CORTE   SUPREMA   DE  JUSTICIA   

SALA   DE   CASACIÓN  PENAL   

Magistrada Ponente:  

MARINA PULIDO DE BARÓN  

Aprobado Acta No. 014.  

Bogotá  D.C.,  febrero siete (7) de dos mil  siete (2007).   

VISTOS  

Se  pronuncia  la  Sala  en relación con el  cumplimiento  de  los mínimos presupuestos lógicos y argumentativos del libelo  de   casación   presentado   por   el   defensor   del  procesado  JESÚS   DAVID  ÁVILA  FRANCO  contra  la  sentencia  de segunda instancia proferida por el Tribunal Superior de Bogotá el  16  de agosto de 2006, confirmatoria de la dictada el 7 de julio anterior por el  Juzgado  6°  Penal  Municipal con funciones de conocimiento de la misma ciudad,  por  cuyo  medio  lo  condenó  como  autor penalmente responsable del delito de  hurto calificado agravado.   

HECHOS  Y  ACTUACIÓN  PROCESAL   

El  24  de  octubre  de  2005,  al  lugar de  residencia   de   la  señora  Paola  Alicia  Ramírez  Rueda,    ubicado  en la carrera 73 No. 74-85, barrio Santa María del Lago de  esta  ciudad, cuando la mencionada se encontraba en compañía de su abuela y un  primo,  irrumpieron  seis  sujetos  provistos  de  amas  de  fuego,  quienes los  obligaron  a permanecer en uno de los baños de la vivienda.  Mientras ello  sucedía,  ingreso  al  inmueble otro primo de Ramírez  Rueda  de  nombre Jean Pierre  Castro  Viracachá, quien después de ser golpeado por  los  sujetos referidos, fue conducido al mismo lugar en donde se encontraban sus  demás  familiares.   Luego  de  que los agresores dejaron la vivienda, los  afectados  pudieron  corroborar  que  los  delincuentes sustrajeron la suma de $  13.000.000  que  tenían en efectivo, además de joyas, un computador portátil,  una grabadora y dos aparatos celulares.    

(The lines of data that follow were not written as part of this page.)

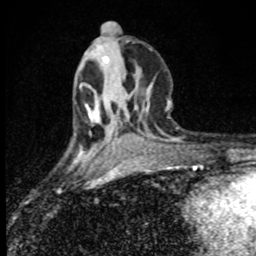
Breast MRI (dynamic contrast-enhanced), one axial slice. Position 35 of 80 along the scan axis. Cropped to one breast. Dynamic contrast-enhanced series, time point 2 of 8 at this slice position (early post-contrast). 1.5 T. TE 4.2 ms, TR 7 ms. 256 × 256 image matrix, field of view 145 × 145 mm. Female patient.
Structures marked on this image (semi-automatically segmented with operator editing):
- enhancing-tissue mask used for the functional tumour volume (all voxels passing the contrast-enhancement thresholds inside the analysis volume; usually the tumour): bounding box (x1, y1, x2, y2) in pixels: (88, 111, 95, 118)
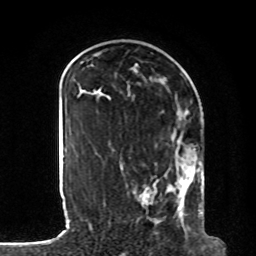
Breast MRI, one axial slice. Position 33 of 80 along the scan axis. Cropped to one breast. Dynamic contrast-enhanced series, time point 2 of 8 at this slice position (early post-contrast). 1.5 T. TE 4.2 ms, TR 7 ms. 2 mm slice thickness. 256 × 256 image matrix, field of view 185 × 185 mm. Female patient.
Annotated regions visible in this slice (semi-automatically segmented with operator editing):
- enhancing-tissue mask used for the functional tumour volume (all voxels passing the contrast-enhancement thresholds inside the analysis volume; usually the tumour): bounding box <133,140,205,234> (left, top, right, bottom; pixels)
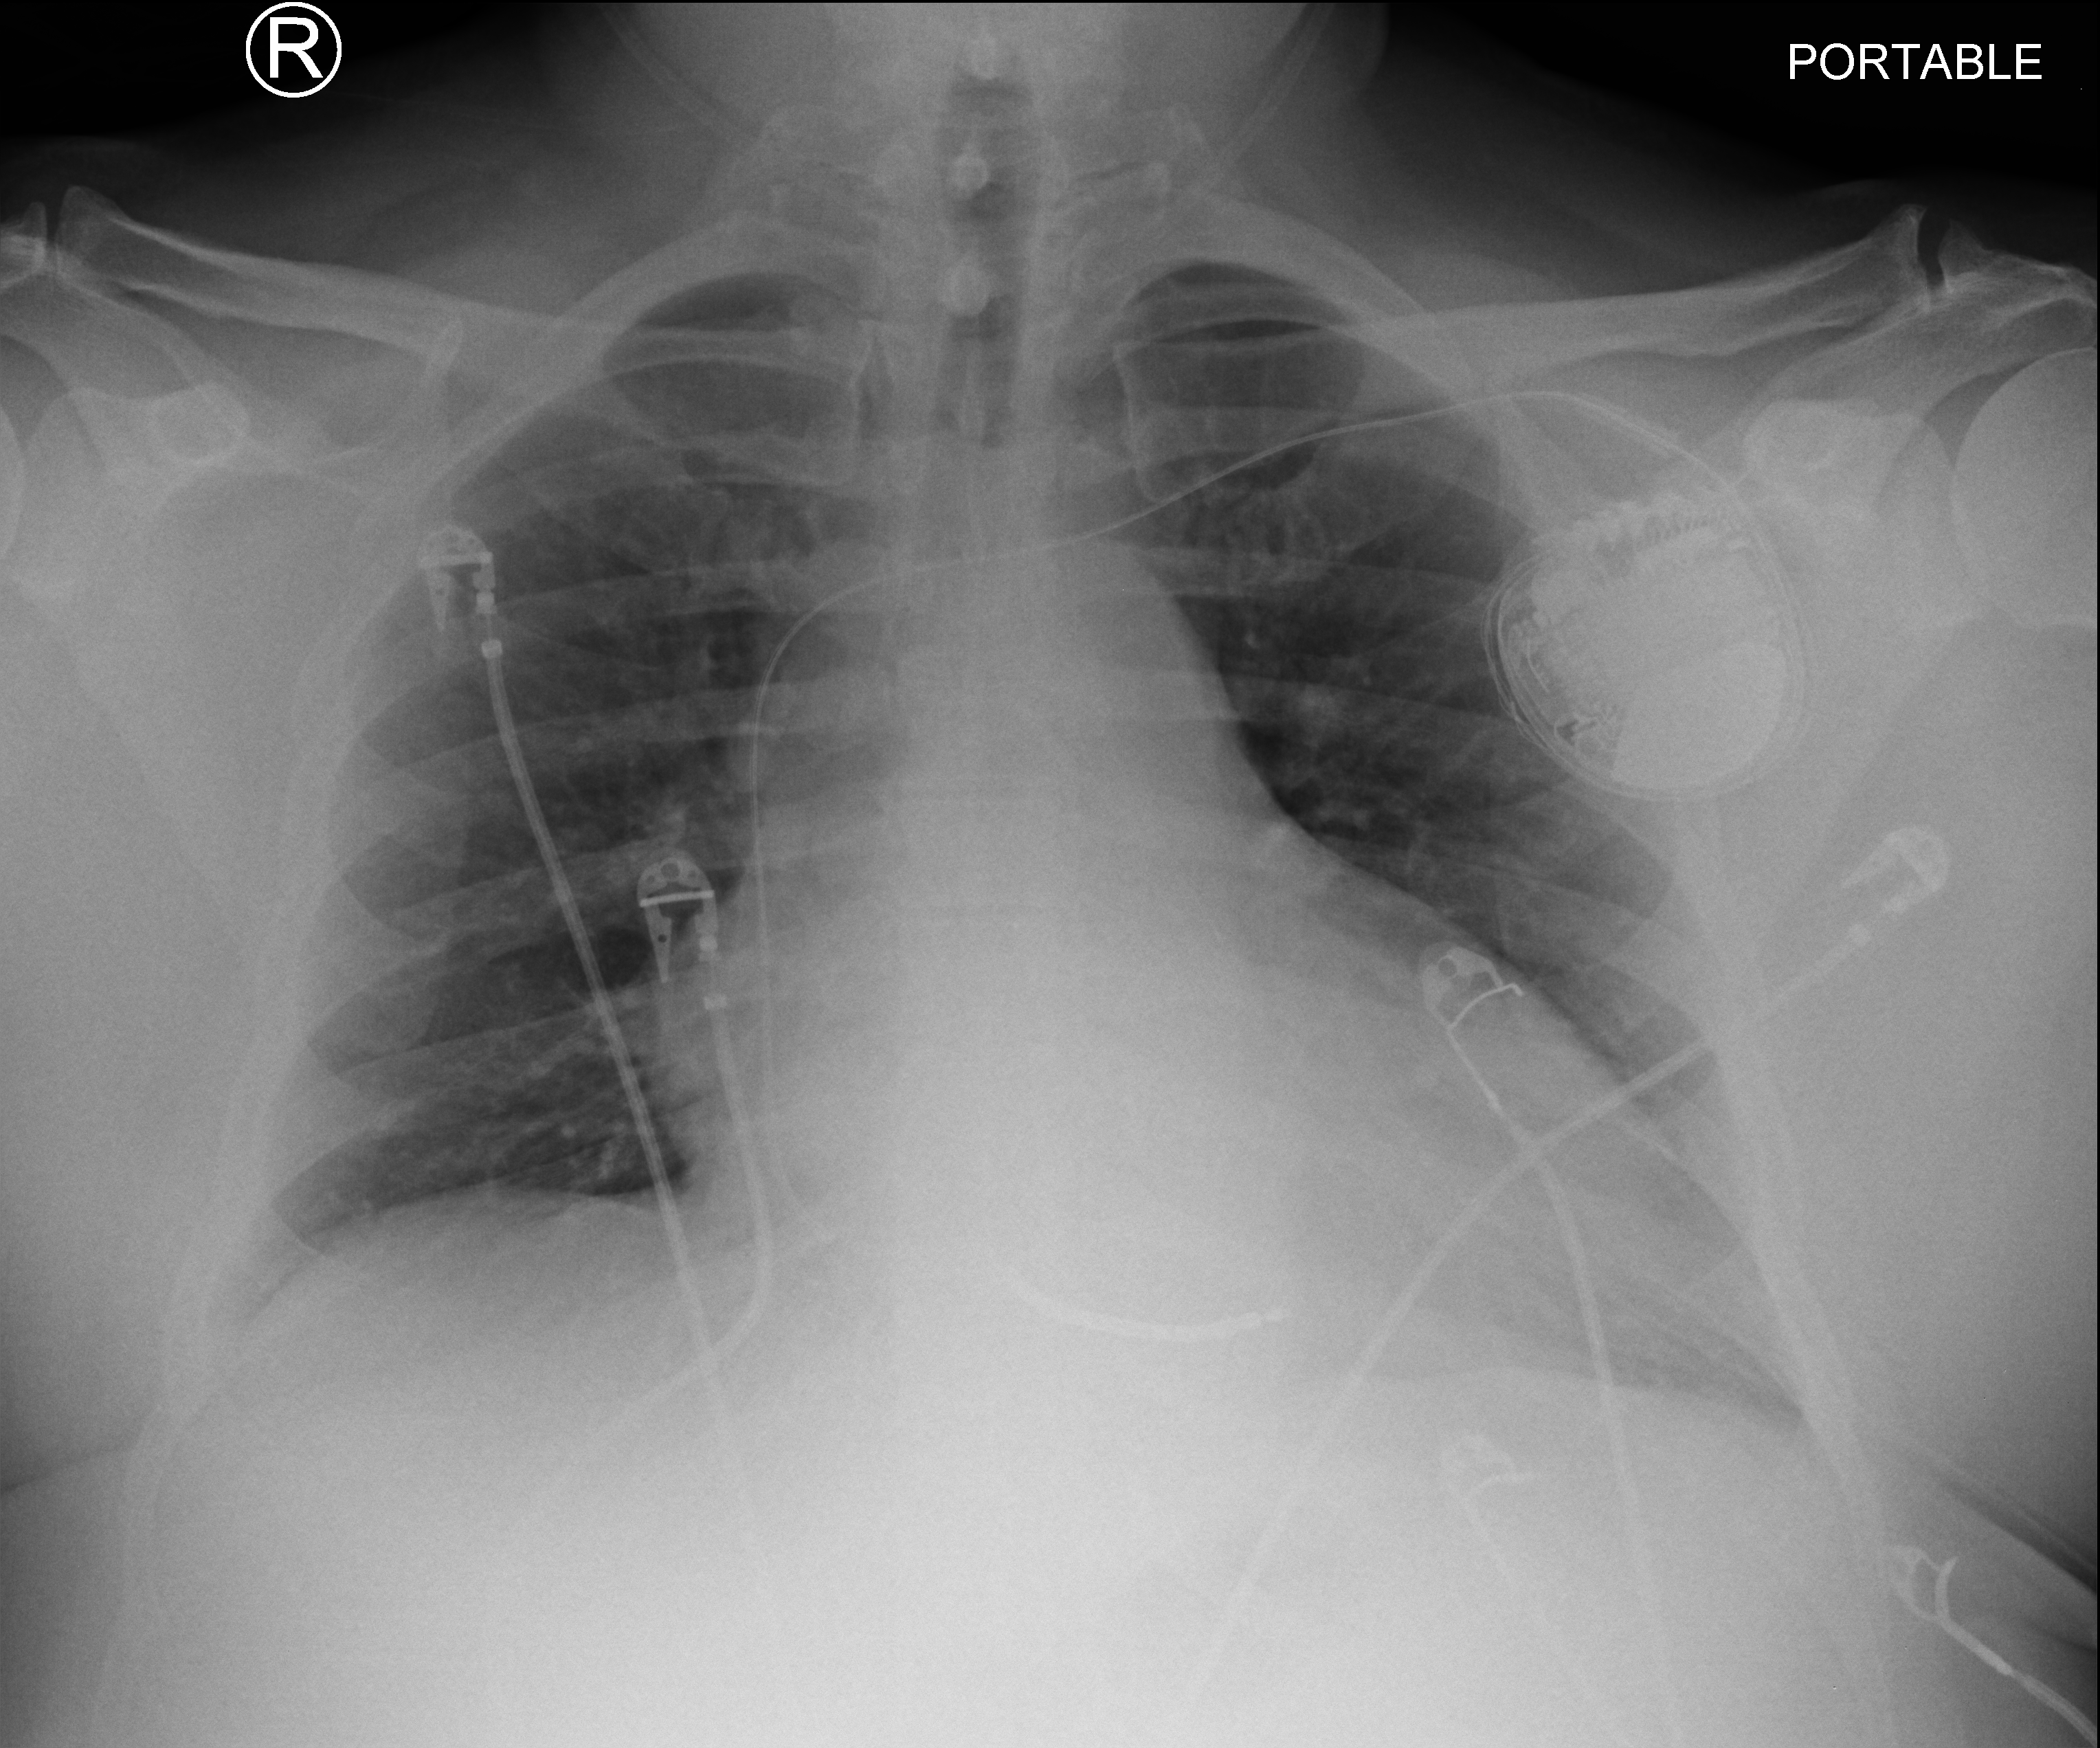
Bedside chest radiograph (computed radiography). Male patient hospitalised with COVID-19, age 18–59 years.
Admission-level facts for this patient (not findings on this image; timing relative to this image not recorded):
- other chronic lung disease (admission record): yes
- mechanically ventilated during this hospital stay: no
- hypertension (admission record): yes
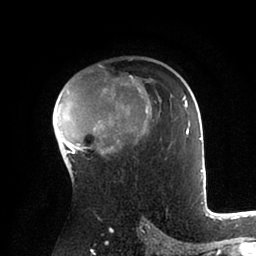
Breast MRI (dynamic contrast-enhanced), one axial slice. Position 61 of 88 along the scan axis. Cropped to one breast. Dynamic contrast-enhanced series, time point 2 of 6 at this slice position (early post-contrast). 1.5 T. TE 2 ms, TR 4.1 ms. 1.8 mm slice thickness. 256 × 256 image matrix. Female patient.
Outlined on this slice (semi-automatically segmented with operator editing):
- enhancing-tissue mask used for the functional tumour volume (all voxels passing the contrast-enhancement thresholds inside the analysis volume; usually the tumour): box from (x=56, y=76) to (x=203, y=178) px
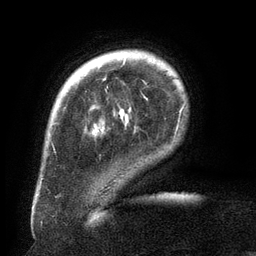
Breast MRI (dynamic contrast-enhanced), one axial slice. Position 25 of 134 along the scan axis. Cropped to one breast. Dynamic contrast-enhanced series, time point 2 of 6 at this slice position (early post-contrast). 3 T. TE 2.6 ms, TR 5.5 ms. 1.2 mm slice thickness. 256 × 256 image matrix, field of view 180 × 180 mm. Female patient.
Outlined on this slice (semi-automatically segmented with operator editing):
- enhancing-tissue mask used for the functional tumour volume (all voxels passing the contrast-enhancement thresholds inside the analysis volume; usually the tumour): bounding box [x1, y1, x2, y2] px = [107, 59, 126, 88]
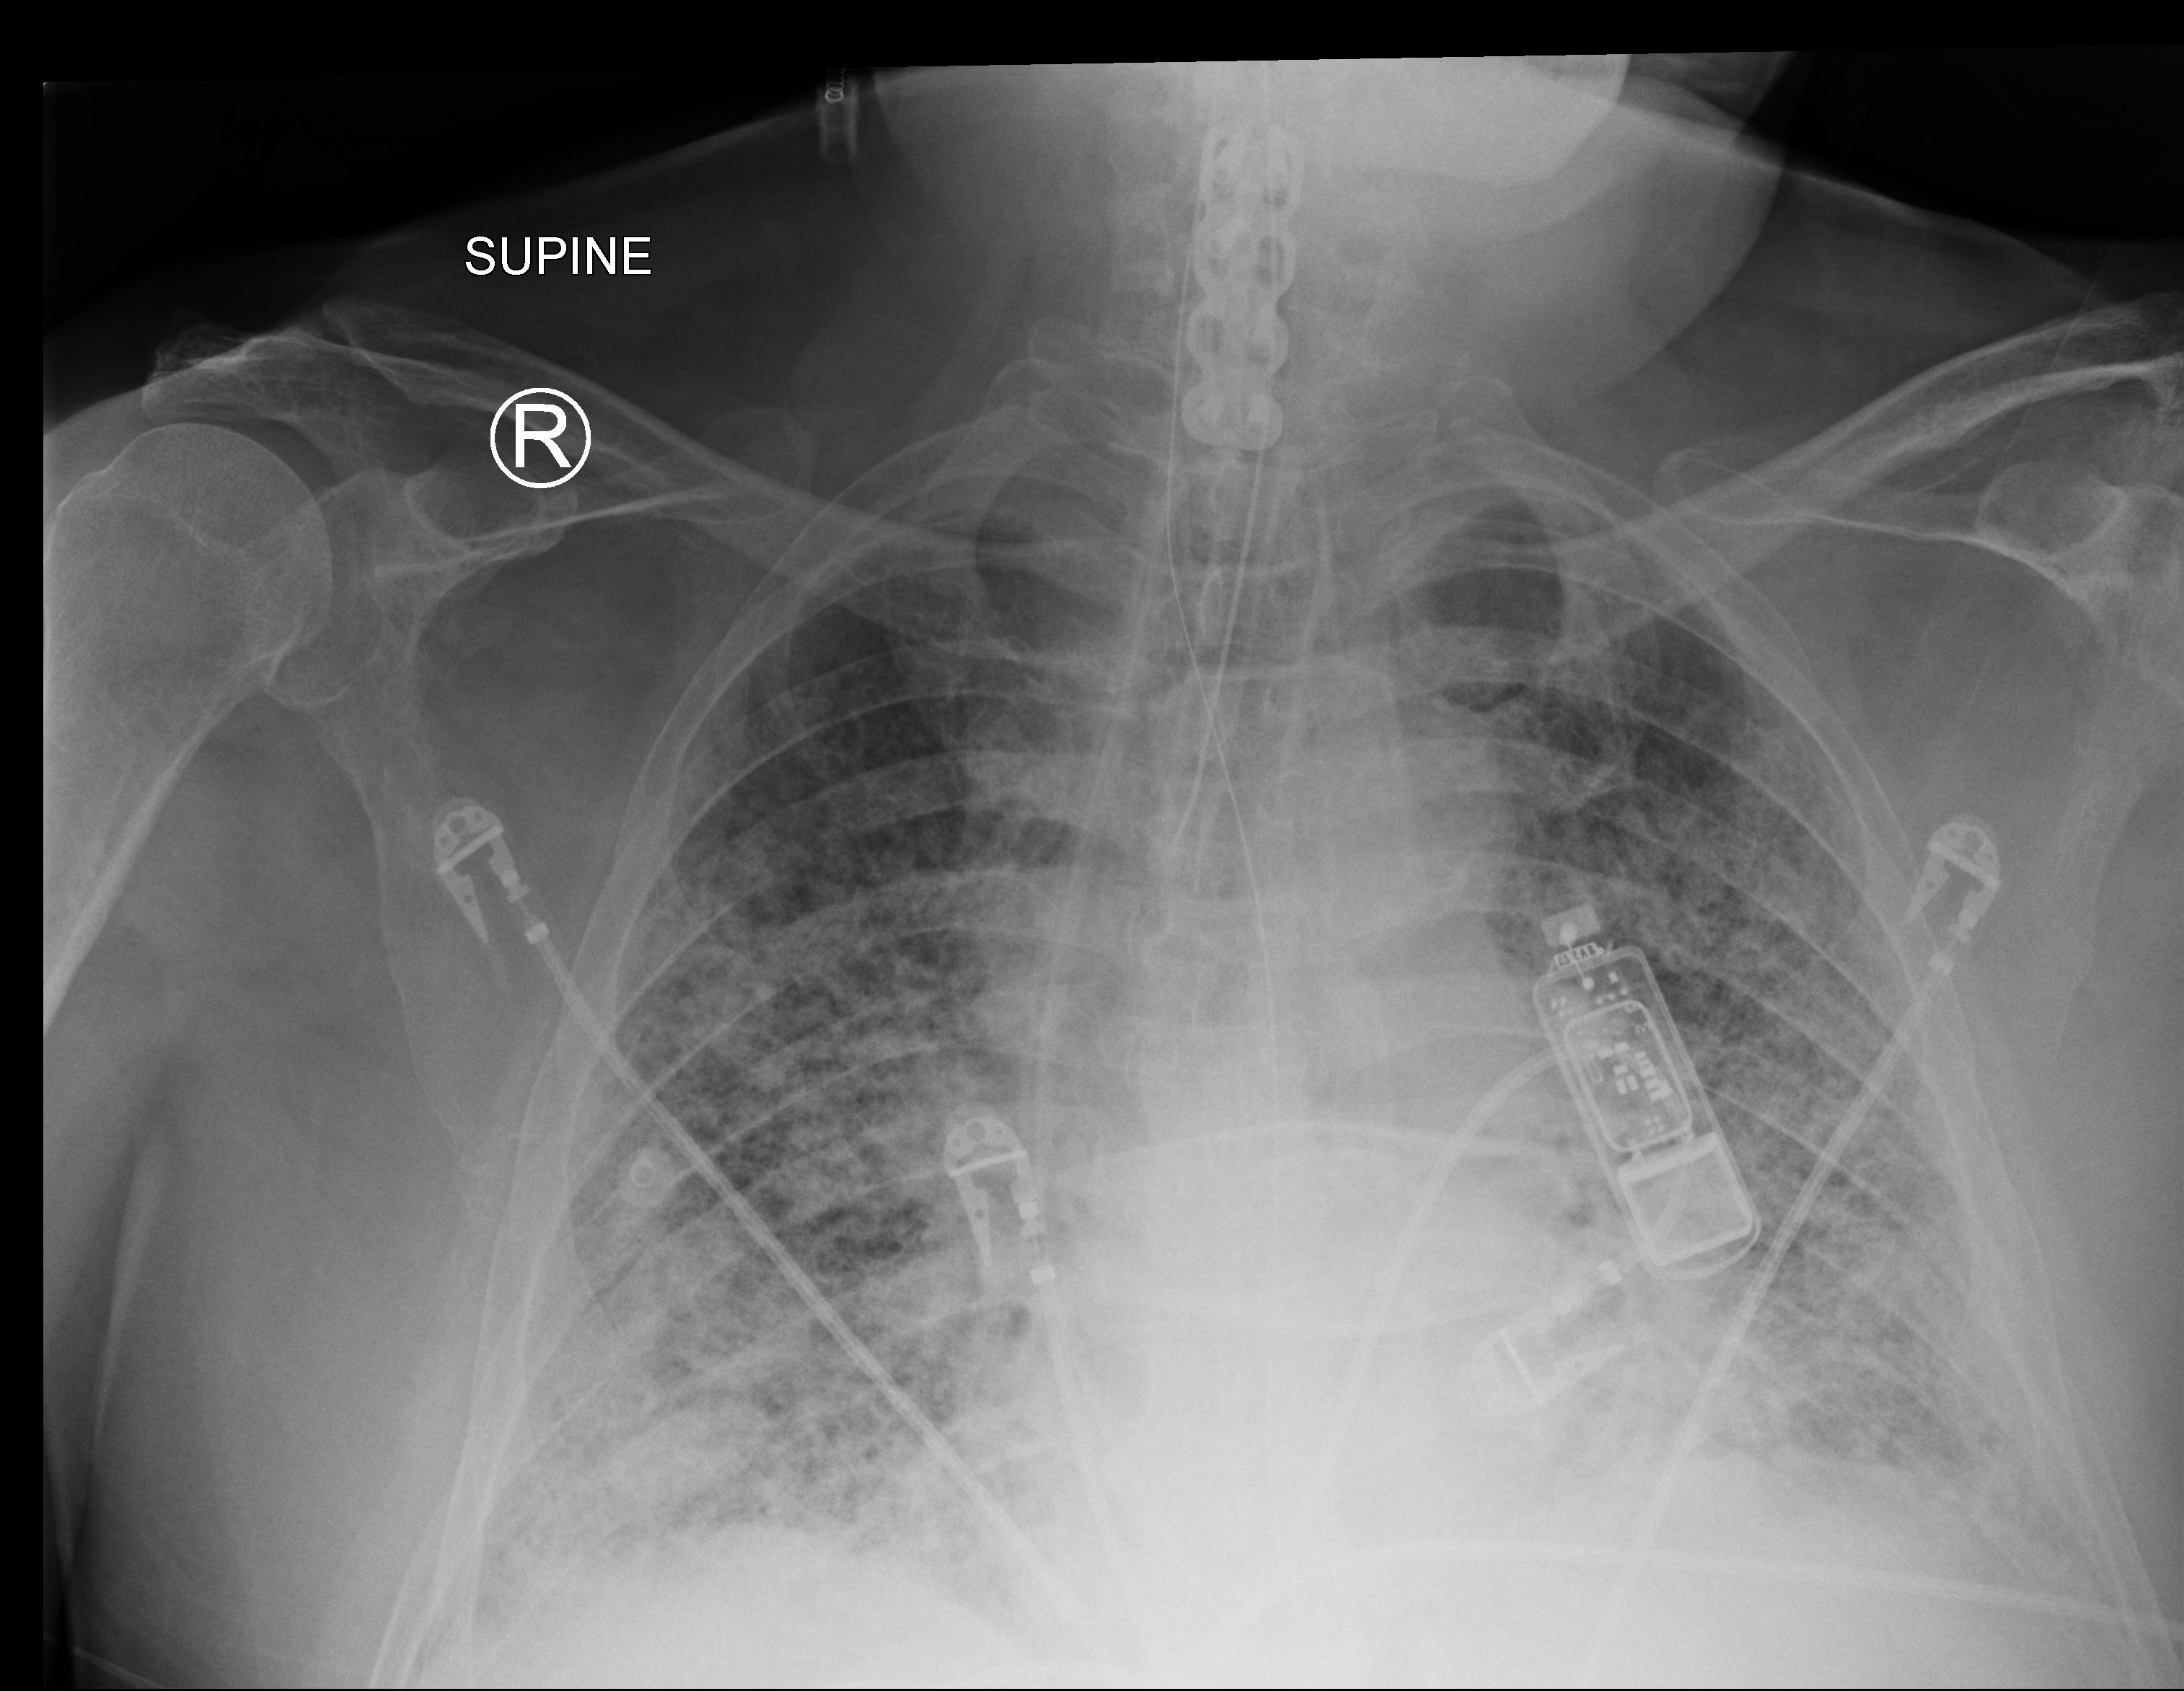
Bedside chest radiograph (computed radiography), anteroposterior (AP) projection. Male patient hospitalised with COVID-19, age 60–74 years.
Hospital-stay facts (about this admission, not read from this image; timing relative to this image not recorded): admitted to intensive care during this hospital stay: yes; chronic kidney disease (admission record): yes.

A  los dos días de ocurridos los anteriores  hechos,  cuando  las víctimas se presentaron a la Estación Décima de Policía  con  el objeto de formular la respectiva denuncia, Jean  Pierre  Castro  Viracachá  identificó  a  uno de los  agentes  de  policía  que  allí  se  encontraba como uno de los individuos que  participó  en  el  hurto.   El  uniformado  señalado  de participar en la  conducta  delictiva  responde al nombre de JESÚS DAVID  ÁVILA FRANCO.   

Con  fundamento en lo anterior, la Fiscalía  solicitó  la  captura  del mencionado, la cual, una vez producida, se legalizó  durante  audiencia  preliminar  llevada a cabo el 15 de diciembre siguiente ante  el  Juzgado  5°  Penal  Municipal  con  función  de  Control  de Garantías de  Bogotá.    Durante   la   misma   audiencia,  el  ente  acusador  formuló  imputación  en  contra  de  ÁVILA FRANCO  por  el  delito  de  hurto  calificado agravado, por la cual se lo  afectó   con  medida  de  aseguramiento  de  detención  preventiva  en  centro  carcelario.     El    cargo    imputado    no    fue    aceptado   por   el  procesado.   

Ante  el  Juzgado  6°  Penal  Municipal  de  conocimiento  de  la  misma  ciudad,  con  fecha febrero 6 de 2006, la Fiscalía  presentó   escrito   de  acusación  por  el  mismo  delito  que  sustentó  la  imputación,  sancionado  en los artículos 239 y 240, inciso primero, numerales  3°   y   4°,   inciso   segundo,   “dado  que  el  comportamiento  delictivo  fue  realizado  con  violencia  contra  las personas,  utilizando  armas  de  fuego  y  por  más  de dos individuos que se pusieron de  acuerdo para cometerlo”.     

El  mismo  despacho  judicial  convocó para  audiencia  preparatoria, durante la cual negó solicitud de la defensa orientada  a  excluir  el  elemento  material  de  prueba  consistente en el reconocimiento  fotográfico  realizado  por  Edwin Jean Pierre Castro  Viracachá por considerarlo ilícito.   

Contra la anterior decisión, la misma parte  interpuso  recurso  de  apelación,  el cual se resolvió por el Juzgado Segundo  Penal   del   Circuito  de  la  misma  ciudad,  en  el  sentido  de  revocar  la  determinación  apelada,  pero no con fundamento en los argumentos expuestos por  la  defensa,  sino por estimar que la Fiscalía omitió el deber que le asistía  de señalar la utilidad de esa prueba.   

La actuación retornó al despacho de origen,  en  donde se dispuso la realización del juicio oral, al cabo del cual, el 17 de  abril  siguiente,  se  profirió  sentencia  de  primer  grado,  por  cuyo medio  condenó  a  JESÚS  DAVID  ÁVILA  FRANCO  a la pena principal de ochenta  (80) meses de prisión y a la  accesoria   de  inhabilitación  para  el  ejercicio  de  derechos  y  funciones  públicas  por  el  mismo lapso, al encontrarlo autor penalmente responsable del  delito  por  el  cual  fue  acusado. En la misma decisión, el despacho judicial  negó  la  suspensión  condicional  de  la  ejecución de la pena y la prisión  domiciliaria.   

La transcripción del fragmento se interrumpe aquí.